## 取り組む作業
(1) 洗濯の困りごとについての文章を読み、次の問いに答えよ。
(a) セーターが縮んだときは、どうしないようにするとあるか。
(b) 塩素系の製品は、何と混ぜないよう注意するとあるか。
(c) 便利品を新しく買う場合に確認するとよいとされている点は何か。
(2) 洗濯の困りごとについての文章の続きを、最後の文の後から示せ。

## 本文

大切な衣類や素材が分からないものは、無理をせずクリーニング店へ相談しましょう。
新品の赤・黒・紺などを洗うときの注意点は、「洗濯物の色移りを防ぐ方法」で詳しく紹介しています。
洗剤が衣類に残ったとき
衣類に白い洗剤の跡が残った場合は、洗剤の種類だけでなく、洗濯量やすすぎも確認します。
- 洗剤を入れすぎていないか
- 洗濯物を詰め込みすぎていないか
- 粉末洗剤が溶けにくい状態ではなかったか
- 洗剤を衣類へ直接かけていないか
- すすぎ回数が少なくないか
- 洗濯機の給水に問題がないか
洗剤を多く入れても、汚れがその分よく落ちるとは限りません。
衣類の量と洗濯機の表示に合った量を使いましょう。
液体洗剤の量、洗濯物の詰め込みすぎ、すすぎ、自動投入の確認方法は、「液体洗剤が衣類に残る原因と対処法」で詳しく紹介しています。
セーターが縮んだとき
セーターが縮んだときは、無理に強く引っ張らないようにします。
素材によっては、元の大きさに戻すのが難しいこともあります。
まず確認したいのは、次の点です。
- ウールなど縮みやすい素材か
- 水洗いできる表示か
- 手洗い表示か
- 乾燥機を使ったか
- 熱いお湯を使っていないか
大切なセーターや形が大きく変わった衣類は、自宅で何度も直そうとせず、クリーニング店へ相談する方法もあります。
洗剤や漂白剤を使う前に確認したいこと
洗濯の困りごとが起きると、すぐに漂白剤や強い洗剤を使いたくなることがあります。
しかし、洗剤や漂白剤には、衣類や洗濯機との相性があります。
使う前に確認したいのは、次のことです。
- 衣類の洗濯表示
- 洗濯機の取扱説明書
- 使用できる素材
- 使用量
- つけ置き時間
- 必要なすすぎ回数
- 換気の必要性
- 混ぜてはいけない製品
特に塩素系の製品は、酸性タイプの製品や別の洗剤と混ぜないよう注意します。
表示が分からないときは、自己判断で混ぜたり、使用量を増やしたりしないようにしましょう。
部屋干しをラクにする便利品
部屋干しの臭いや乾きにくさを減らすために、便利品が役立つこともあります。
たとえば、次のようなものがあります。
- 部屋干し用洗剤
- サーキュレーター
- 除湿機
- 衣類乾燥除湿機
- パーカー用ハンガー
- タオルを広げて干せるハンガー
- 洗濯物の間隔を取りやすい物干し
ただし、便利品を増やす前に、洗濯物の量、間隔、風の通り道も確認しましょう。
すでに除湿機や扇風機があるなら、置き場所や風向きを替えるだけで改善することもあります。
新しく買う場合は、重さ、操作のしやすさ、お手入れ、置き場所、電気代も確認すると失敗しにくくなります。
洗濯で困ったときの確認順
何から始めればよいか分からないときは、次の順番で確認します。
1.困っていることを分ける
臭い、汚れ、乾きにくさ、洗濯の失敗など、今起きていることをひとつずつ分けます。

## データセットの項目
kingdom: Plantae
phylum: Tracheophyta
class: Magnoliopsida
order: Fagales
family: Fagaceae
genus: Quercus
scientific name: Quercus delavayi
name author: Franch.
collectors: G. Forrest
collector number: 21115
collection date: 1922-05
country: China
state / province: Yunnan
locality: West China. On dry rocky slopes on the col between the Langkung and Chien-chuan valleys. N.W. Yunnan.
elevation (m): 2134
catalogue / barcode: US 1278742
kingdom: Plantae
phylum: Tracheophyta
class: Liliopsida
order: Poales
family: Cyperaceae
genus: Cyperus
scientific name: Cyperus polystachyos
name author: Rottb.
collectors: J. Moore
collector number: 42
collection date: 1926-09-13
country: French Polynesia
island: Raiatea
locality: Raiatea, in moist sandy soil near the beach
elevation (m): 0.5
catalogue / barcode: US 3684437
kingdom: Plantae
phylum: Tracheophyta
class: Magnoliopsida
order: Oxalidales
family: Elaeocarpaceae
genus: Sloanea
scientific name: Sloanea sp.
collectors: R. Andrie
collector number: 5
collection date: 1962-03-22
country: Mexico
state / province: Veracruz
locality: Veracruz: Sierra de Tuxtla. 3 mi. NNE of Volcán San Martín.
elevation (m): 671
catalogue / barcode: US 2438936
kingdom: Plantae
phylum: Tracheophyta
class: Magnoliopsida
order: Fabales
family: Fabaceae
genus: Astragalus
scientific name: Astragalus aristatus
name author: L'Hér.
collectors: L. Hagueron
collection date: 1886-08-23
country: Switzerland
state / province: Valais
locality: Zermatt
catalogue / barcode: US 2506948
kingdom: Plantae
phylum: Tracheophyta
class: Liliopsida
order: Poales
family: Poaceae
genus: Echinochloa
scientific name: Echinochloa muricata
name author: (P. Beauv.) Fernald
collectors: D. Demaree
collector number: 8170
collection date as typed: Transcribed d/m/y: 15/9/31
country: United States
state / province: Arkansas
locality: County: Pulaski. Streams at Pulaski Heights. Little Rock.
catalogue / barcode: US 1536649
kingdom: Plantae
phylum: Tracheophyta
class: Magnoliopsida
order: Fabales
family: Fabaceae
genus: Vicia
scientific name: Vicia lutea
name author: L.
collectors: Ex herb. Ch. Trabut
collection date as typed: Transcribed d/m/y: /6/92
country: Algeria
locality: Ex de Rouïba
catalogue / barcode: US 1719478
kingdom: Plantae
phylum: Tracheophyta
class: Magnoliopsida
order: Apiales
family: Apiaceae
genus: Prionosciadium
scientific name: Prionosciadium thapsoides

## 番号別の解答
(1)
(a) 無理に強く引っ張らないようにする。
(b) 酸性タイプの製品や別の洗剤。
(c) 重さ、操作のしやすさ、お手入れ、置き場所、電気代。

(2)
2.洗濯物だけの問題か確認する
一部のタオルや衣類だけなのか、洗濯物全体なのかを見ます。
3.干し方と乾く時間を見る
洗濯後に臭う場合は、洗濯物の間隔や風の当たり方も確認します。
4.洗濯機の手が届く場所を見る
洗濯槽、糸くずフィルター、洗剤投入口を確認します。
5.洗剤と柔軟剤の量を見る
表示より多く入れていないか、洗濯量に合っているか確認します。
6.説明書や洗濯表示を見る
洗濯機の掃除や漂白剤の使用は、自己流で始めず表示を確認します。
7.無理な掃除はしない
洗濯機の下や裏側、排水口など、重い洗濯機を動かさないと見られない場所は無理をしません。
8.必要なら相談する
水漏れ、排水不良、異音、焦げたような臭いがある場合は、メーカーや購入店などへ相談しましょう。
毎日完璧にお手入れしなくてもよい
洗濯機も洗濯物も、毎日すべて完璧に手入れするのは大変です。
普段することと、ときどき確認することに分けると続けやすくなります。
普段からできること
- 洗濯物は洗う直前に入れる
- 濡れたタオルを重ねたままにしない
- 洗濯後は早めに取り出す
- 洗剤と柔軟剤は適量を守る
- 洗濯物の間隔を空ける
ときどき確認すること
- 糸くずフィルター
- 洗剤・柔軟剤の投入口
- 洗濯槽の臭い
- 黒いカスの有無
- 洗濯機の説明書にあるお手入れ時期
- 排水口付近の臭い
一度で全部を直そうとせず、気になったところから確認すれば大丈夫です。
よくある質問
洗濯物が臭うときは、最初に洗濯槽を掃除すればよいですか?
洗濯物だけが臭う場合は、衣類に残った汚れや干し方が関係していることもあります。
最初に、洗濯機の中も臭うのか、特定の衣類だけが臭うのかを確認しましょう。
黒いカスが出たら、クリーナーを何度も使ってもよいですか?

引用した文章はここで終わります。